According to the passage below on Florida, what is the state sales tax rate?

▶ Text provided
----
In 2004 and 2005, key industries along the west coast—commercial fishing and water-based tourist activities (sports fishing and diving)—were threatened by outbreaks of red tide, a discoloration of seawater caused by an efflorescence of toxin-producing dinoflagellates.
Florida is one of the nine states that do not impose a personal income tax (list of others). The state imposes a tax on "intangible personal property" (stocks, bonds, mutual funds, money market funds, etc.), but in April, 2006, the state legislature was considering a repeal of the tax.  The state sales tax rate is 6% . Local governments may levy an additional local option sales tax of up to 1.5%. A locale's use-tax rate is the same as its sales-tax rate, including local options, if any. Use taxes are payable for purchases made out of state and brought into Florida within six months of the purchase date. Other taxes are mostly levied on businesses. They include the following taxes: corporate income, communication services, intangibles, unemployment, solid waste, documentary stamps, insurance premium, pollutants, and various fuel taxes. For more information, visit the Florida Department of Revenue website at .
Florida's public-school revenue per student and spending per $1000 of personal income usually rank in the bottom 25 percent of U.S. states. Average teacher salaries rank near the middle of U.S. states.
Florida public schools have consistently ranked in the bottom 25 percent of many national surveys and average test-score rankings. Many education surveys are not scientific, but do measure prestige. Governor Jeb Bush has been criticized by many Florida educators for a program that penalizes underperforming schools (as indicated by standardized tests, most prominently the FCAT) with fewer funding dollars, though supporters claim the program's tough measures have resulted in vast improvements to the education system. Major testing organizations frequently discount the use of state's average test-score rankings, or any average of scaled scores, as a valid metric (for details on scaled test scores, see psychometrics).
----
▶ Dataset entries
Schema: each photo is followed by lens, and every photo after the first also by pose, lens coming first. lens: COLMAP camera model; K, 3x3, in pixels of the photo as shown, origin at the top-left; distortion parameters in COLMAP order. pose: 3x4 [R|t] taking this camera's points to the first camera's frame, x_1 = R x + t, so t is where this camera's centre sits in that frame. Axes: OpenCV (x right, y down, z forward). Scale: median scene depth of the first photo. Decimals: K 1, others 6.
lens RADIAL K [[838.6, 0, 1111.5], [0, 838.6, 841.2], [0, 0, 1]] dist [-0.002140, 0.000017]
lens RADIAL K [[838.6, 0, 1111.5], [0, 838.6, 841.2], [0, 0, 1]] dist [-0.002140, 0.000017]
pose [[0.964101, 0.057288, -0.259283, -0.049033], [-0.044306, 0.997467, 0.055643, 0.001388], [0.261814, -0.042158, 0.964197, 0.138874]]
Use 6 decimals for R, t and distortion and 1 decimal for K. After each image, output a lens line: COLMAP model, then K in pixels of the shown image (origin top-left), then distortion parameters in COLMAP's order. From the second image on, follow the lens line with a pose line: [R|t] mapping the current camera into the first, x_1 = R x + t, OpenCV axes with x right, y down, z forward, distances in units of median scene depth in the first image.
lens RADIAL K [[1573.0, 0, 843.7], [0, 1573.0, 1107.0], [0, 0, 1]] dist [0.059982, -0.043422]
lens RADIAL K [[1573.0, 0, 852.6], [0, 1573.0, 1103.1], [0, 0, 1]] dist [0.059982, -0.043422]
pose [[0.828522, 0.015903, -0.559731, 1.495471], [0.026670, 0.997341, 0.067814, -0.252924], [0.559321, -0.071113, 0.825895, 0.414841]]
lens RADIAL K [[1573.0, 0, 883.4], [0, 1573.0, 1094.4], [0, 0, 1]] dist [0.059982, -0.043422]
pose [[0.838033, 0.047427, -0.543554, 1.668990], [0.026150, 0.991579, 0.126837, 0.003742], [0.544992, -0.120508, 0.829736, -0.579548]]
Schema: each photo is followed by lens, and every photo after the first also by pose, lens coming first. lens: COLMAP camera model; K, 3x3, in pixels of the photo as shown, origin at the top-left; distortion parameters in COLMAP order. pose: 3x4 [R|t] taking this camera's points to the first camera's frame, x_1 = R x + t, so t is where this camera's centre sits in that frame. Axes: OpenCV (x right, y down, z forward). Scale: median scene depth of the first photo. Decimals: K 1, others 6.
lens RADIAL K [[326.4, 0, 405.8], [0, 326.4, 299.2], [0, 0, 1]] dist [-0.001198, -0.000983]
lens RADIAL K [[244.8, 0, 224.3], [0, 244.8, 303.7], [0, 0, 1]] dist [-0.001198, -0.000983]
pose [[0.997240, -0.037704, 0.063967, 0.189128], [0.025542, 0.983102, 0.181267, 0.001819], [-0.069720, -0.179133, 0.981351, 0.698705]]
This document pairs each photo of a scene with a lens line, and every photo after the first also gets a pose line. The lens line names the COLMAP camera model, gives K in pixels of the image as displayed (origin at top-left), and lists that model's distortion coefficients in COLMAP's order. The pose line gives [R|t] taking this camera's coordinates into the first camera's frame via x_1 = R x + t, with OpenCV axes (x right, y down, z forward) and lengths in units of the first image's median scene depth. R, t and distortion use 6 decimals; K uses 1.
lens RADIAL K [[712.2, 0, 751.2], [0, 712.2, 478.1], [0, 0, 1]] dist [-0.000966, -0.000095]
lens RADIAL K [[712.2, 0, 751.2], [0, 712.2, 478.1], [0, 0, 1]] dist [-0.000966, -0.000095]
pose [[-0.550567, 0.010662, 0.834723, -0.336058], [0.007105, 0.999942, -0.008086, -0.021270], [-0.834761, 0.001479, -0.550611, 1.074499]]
----
▶ Answer box
6%